_練習問題:_
- 1) 次の(a)〜(c)が書評の内容と合うかどうか、「はい」か「いいえ」で答えなさい。それぞれ、判断の決め手となる書評の言葉を一字一句変えずに引用すること。
(a) 筆者が「PSYCHO-PASS」を見たのは、リアルタイムで放映されていた2012年以来である。
(b) 「PSYCHO-PASS」の第1期は全24話である。
(c) 筆者は改めて見た「PSYCHO-PASS」を、期待外れだと感じた。
- 2) 書評の「今回紹介する本はこんな人におすすめ⇩⇩」で始まり「2012年以来の視聴である。」で終わる部分を、「カシューナッツ」を「アーモンド」に置き換えて書き直しなさい。

_掲載文:_
+ + + + +

【書評】フレドリック・ブラウン『さあ、気ちがいになりなさい』【ユーモアとアイデアの傑作SF短編を解説!(ネタバレ注意!)】

きのう、ぼくは雇い主から、ある目的のために狂気を装うよう命令されました。それも、ぼくが持っていることになっている狂気をです。たしかに、ぼくは気ちがいであるのかもしれません。しかし、ぼくには、自分が確かであると信じて行動することしかできません。

「さあ、気ちがいになりなさい」


今回紹介する本はこんな人におすすめ⇩⇩
  • 独創的な海外SFを読みたい!
  • 切れ味のあるオチがある小説が好き
  • 「狂気」に関心がある
Key words
フレドリック・ブラウン/SF/正常/異常/狂気/ユーモア

むやみに「カシューナッツを食べたいなあ」と思うのと同じように、なんとなく「SFな気分になる」ということは誰にでもある(少なくとも私にはある)。

そんな気分でつい先日、NETFLIXでたまたま目に留まったSFアニメ「PSYCHO-PASS」(第1期全22話)を一気に鑑賞してしまった。リアルタイムで放映されていた2012年以来の視聴である。

当時も「めちゃくちゃおもしろいなあ!」とすっかりハマっていたけれど、改めて見てもその思想性・哲学性、キャラクターの魅力、絵、ストーリーどれをとってもよく作りこまれていて傑作だと感じた。

このアニメはある種のディストピア、つまり人間としての自由な選択を失い、計量的データによってはじき出された「幸福」を押し付けてくる社会を描いた近未来SFである。

+ + + + +

(出典レコード)

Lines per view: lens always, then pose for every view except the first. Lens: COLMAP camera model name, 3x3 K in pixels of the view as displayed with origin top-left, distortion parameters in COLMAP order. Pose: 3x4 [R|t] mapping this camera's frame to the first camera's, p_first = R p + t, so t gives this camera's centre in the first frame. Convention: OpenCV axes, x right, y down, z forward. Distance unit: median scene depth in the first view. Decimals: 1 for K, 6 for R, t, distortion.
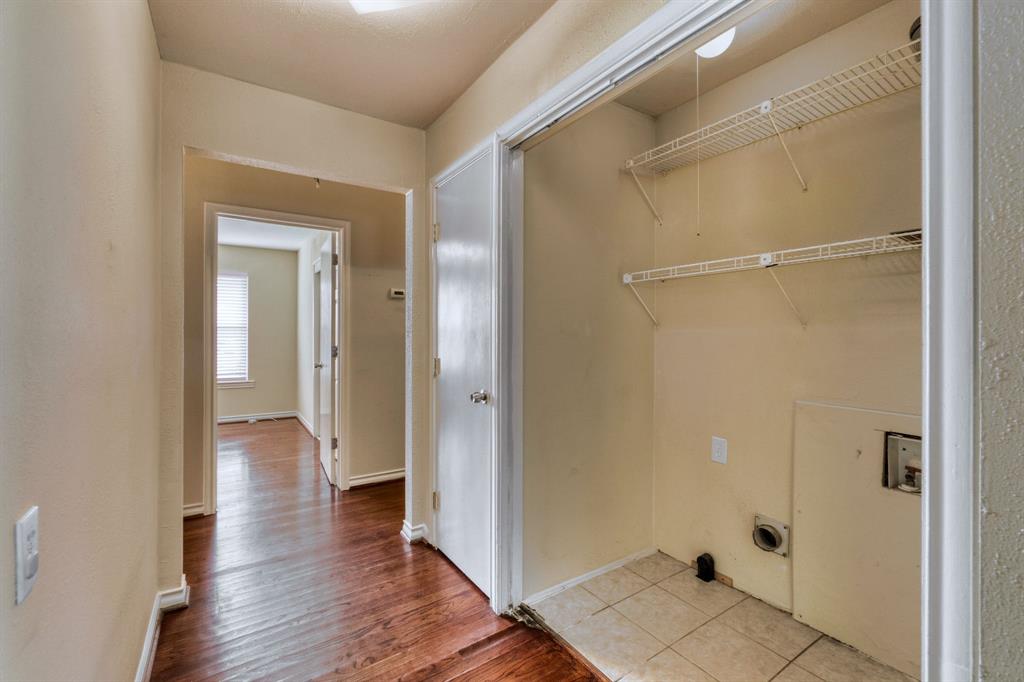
lens RADIAL K [[436.8, 0, 513.2], [0, 436.8, 337.3], [0, 0, 1]] dist [-0.005246, -0.000165]
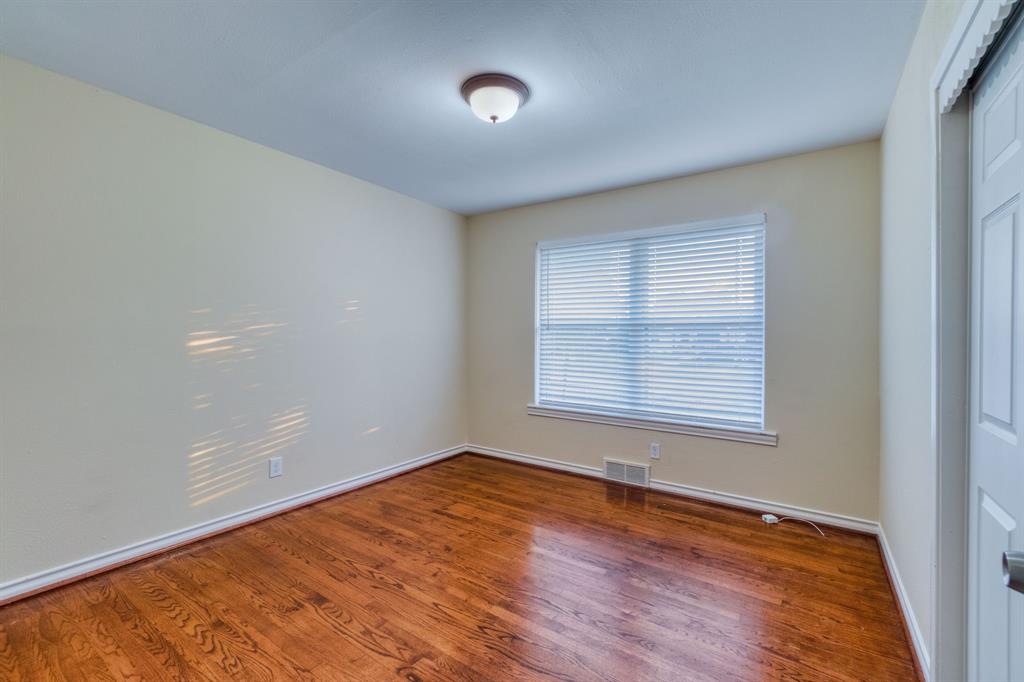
lens RADIAL K [[436.8, 0, 512.0], [0, 436.8, 340.8], [0, 0, 1]] dist [-0.005246, -0.000165]
pose [[0.368619, 0.000003, -0.929581, -0.252783], [0.002674, 0.999996, 0.001064, -0.003907], [0.929577, -0.002878, 0.368617, 0.549985]]
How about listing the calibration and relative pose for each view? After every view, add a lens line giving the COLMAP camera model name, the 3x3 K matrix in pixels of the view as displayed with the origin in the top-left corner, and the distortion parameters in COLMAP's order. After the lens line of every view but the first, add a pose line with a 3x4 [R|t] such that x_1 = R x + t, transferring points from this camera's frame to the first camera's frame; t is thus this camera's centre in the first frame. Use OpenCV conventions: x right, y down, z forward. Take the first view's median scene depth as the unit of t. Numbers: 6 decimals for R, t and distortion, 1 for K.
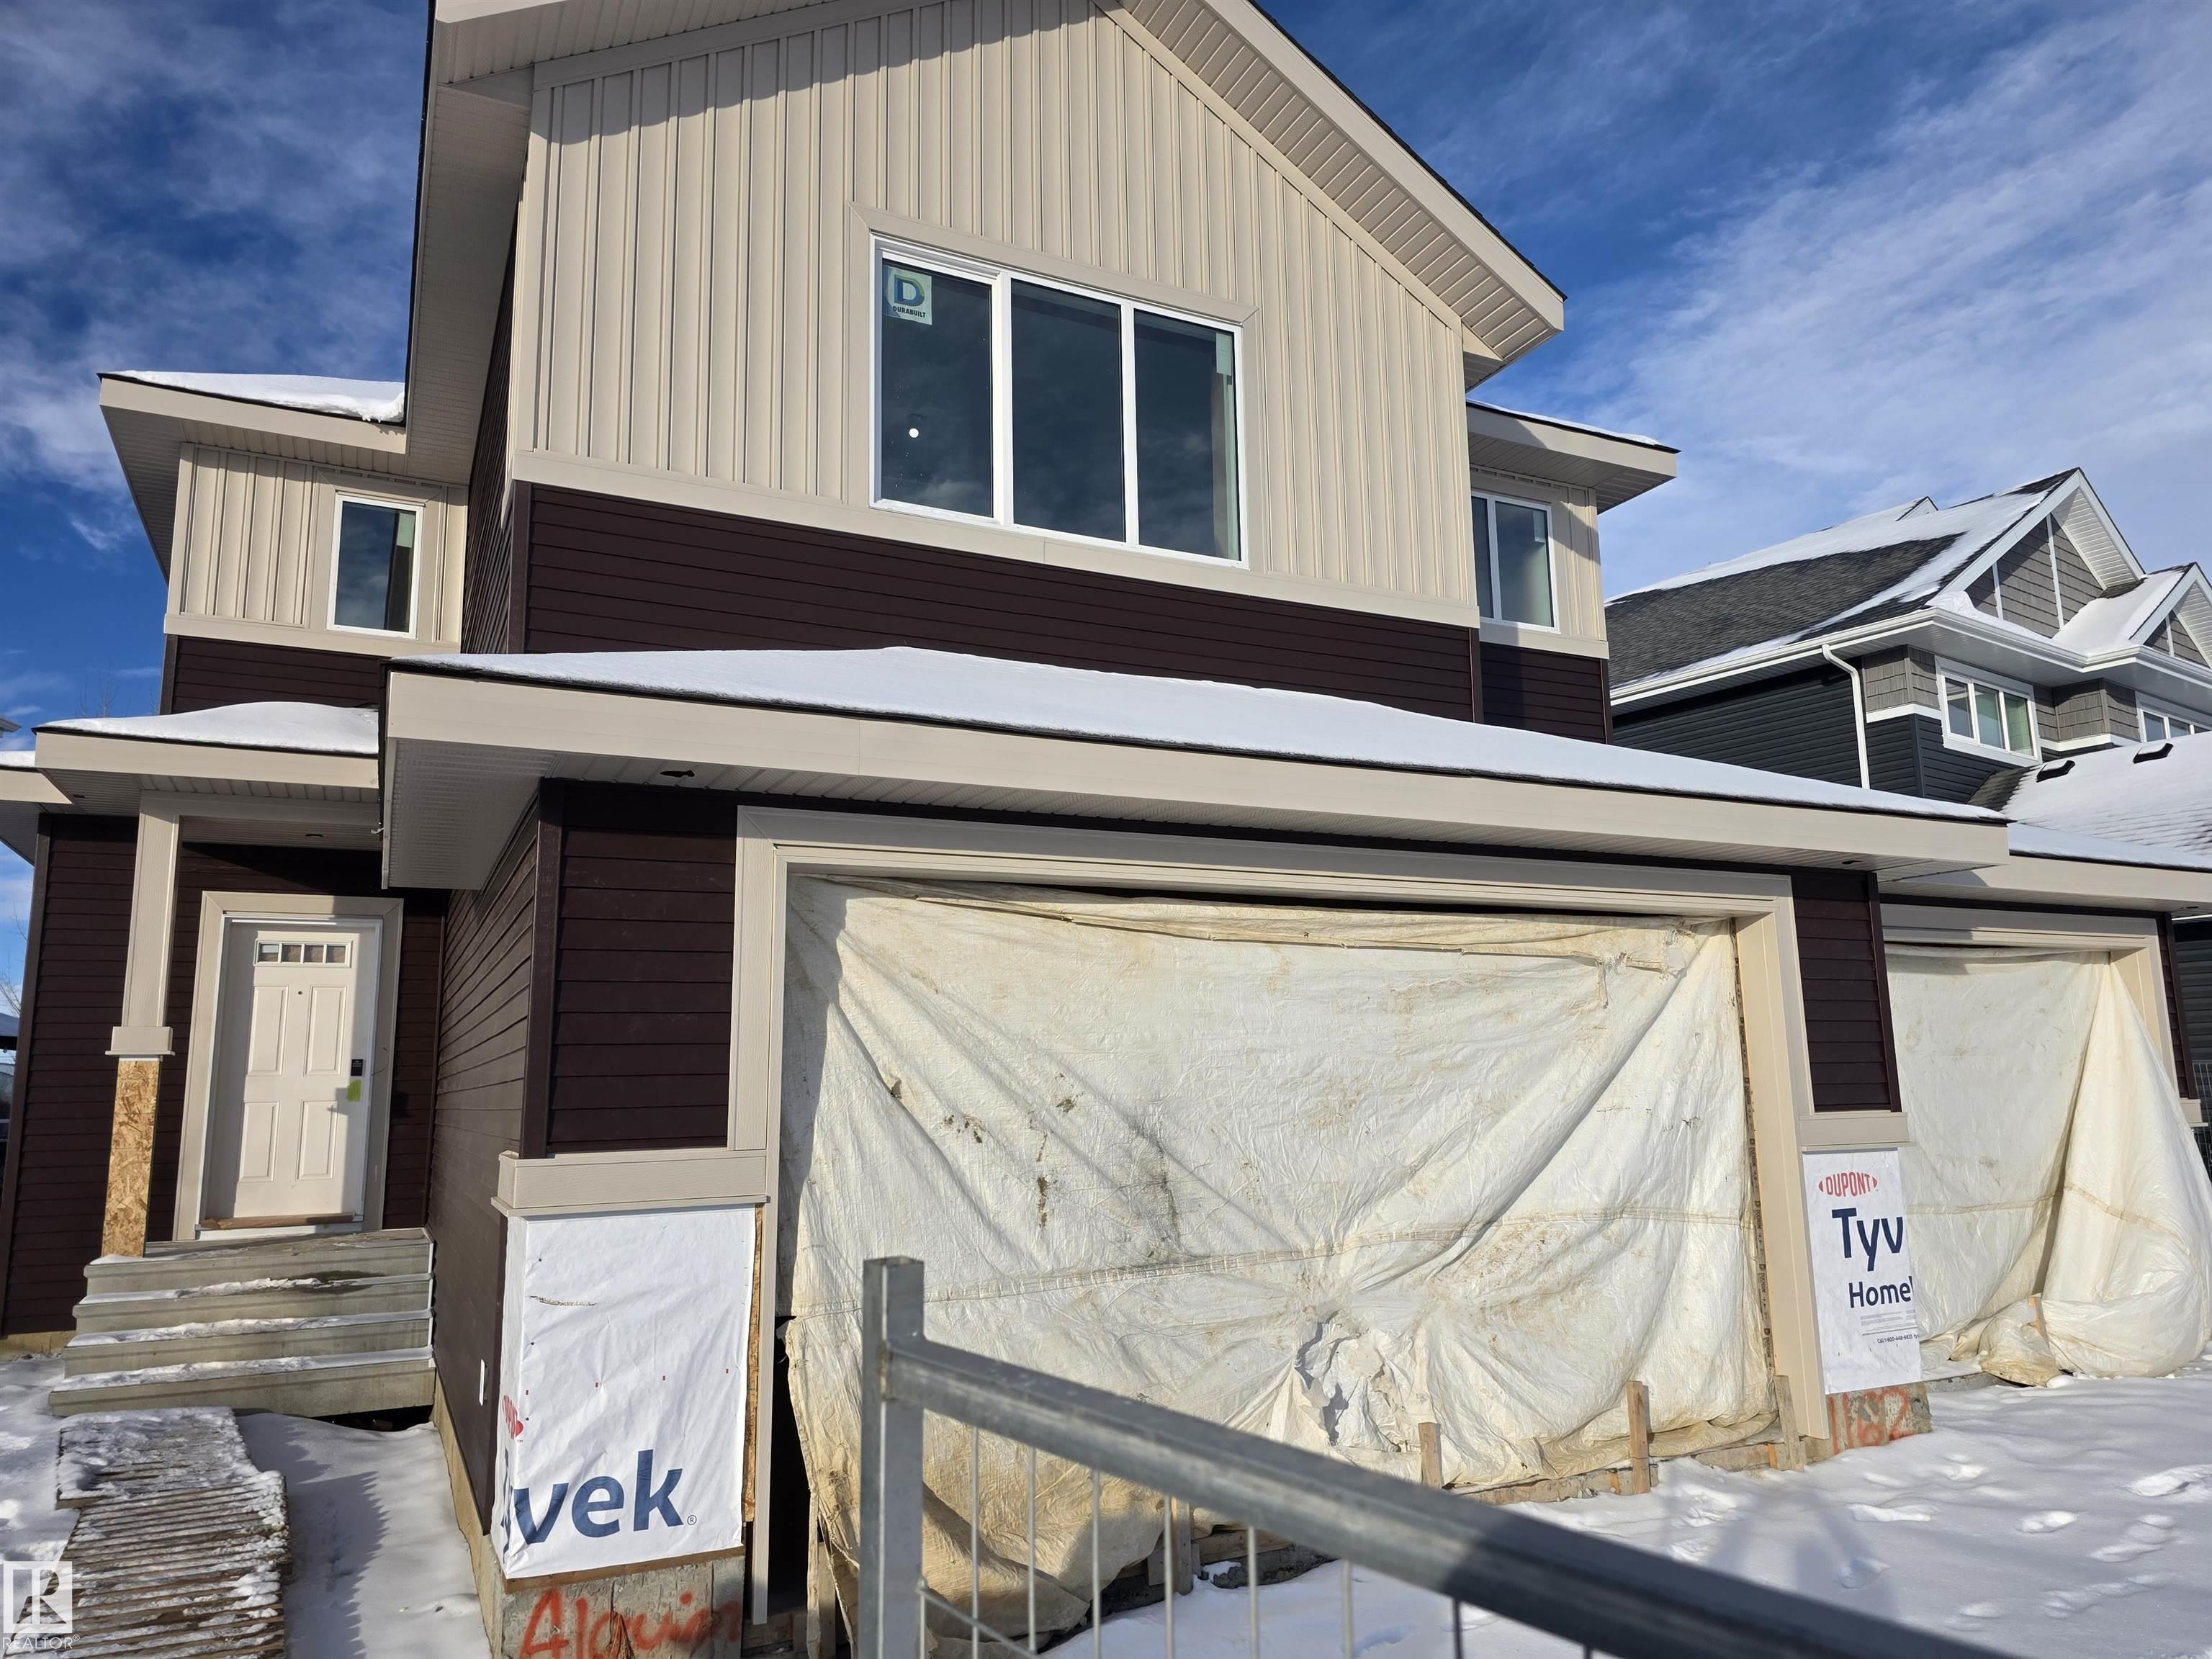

+ + + + +

_問題別の解答:_
- 1)
(a) はい。「リアルタイムで放映されていた2012年以来の視聴である」
(b) いいえ。「第1期全22話」
(c) いいえ。「改めて見てもその思想性・哲学性、キャラクターの魅力、絵、ストーリーどれをとってもよく作りこまれていて傑作だと感じた」

- 2)
今回紹介する本はこんな人におすすめ⇩⇩
  • 独創的な海外SFを読みたい!
  • 切れ味のあるオチがある小説が好き
  • 「狂気」に関心がある
Key words
フレドリック・ブラウン/SF/正常/異常/狂気/ユーモア

むやみに「アーモンドを食べたいなあ」と思うのと同じように、なんとなく「SFな気分になる」ということは誰にでもある(少なくとも私にはある)。

そんな気分でつい先日、NETFLIXでたまたま目に留まったSFアニメ「PSYCHO-PASS」(第1期全22話)を一気に鑑賞してしまった。リアルタイムで放映されていた2012年以来の視聴である。